Data Reshaping with tidyr
Wide and Long Format
pivot_longer — Wide to Long
Tidy data: one observation per row, one variable per column. ggplot2 and most models require long format.
pivot_longer() converts multiple columns into two: a 'names' column and a 'values' column.
library(tidyr)
wide <- tibble(student=c('A','B'), Math=c(92,88), Science=c(85,91))
long <- wide |> pivot_longer(cols=-student, names_to='subject', values_to='score')
# Result: 4 rows (2 students x 2 subjects)
# See the code example above and adapt it to your data. # Always check your output with str() and head().
pivot_wider — Long to Wide
pivot_wider() is the reverse — convert a key-value long format back to wide format.
long |> pivot_wider(names_from=subject, values_from=score)
# Back to original wide format
# See the code example above and adapt it to your data. # Always check your output with str() and head().
Missing Data
Handling NA Values
R uses NA for missing values. Always check for NAs before analysis.

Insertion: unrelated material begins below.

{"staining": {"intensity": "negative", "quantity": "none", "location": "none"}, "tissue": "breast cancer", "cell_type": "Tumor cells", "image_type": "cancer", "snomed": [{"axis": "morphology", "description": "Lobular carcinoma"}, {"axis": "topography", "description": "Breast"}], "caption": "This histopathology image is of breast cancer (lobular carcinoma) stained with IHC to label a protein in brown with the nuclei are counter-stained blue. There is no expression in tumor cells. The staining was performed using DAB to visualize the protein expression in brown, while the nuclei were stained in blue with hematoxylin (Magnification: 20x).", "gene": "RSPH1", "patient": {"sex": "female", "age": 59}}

Key functions: is.na(), na.omit(), replace_na(), fill(), drop_na().
df |> drop_na() # remove rows with any NA
df |> replace_na(list(x=0)) # replace specific column NAs
df |> fill(x, .direction='down') # forward fill
df |> mutate(x=if_else(is.na(x), mean(x,na.rm=TRUE), x)) # mean impute
# See the code example above and adapt it to your data. # Always check your output with str() and head().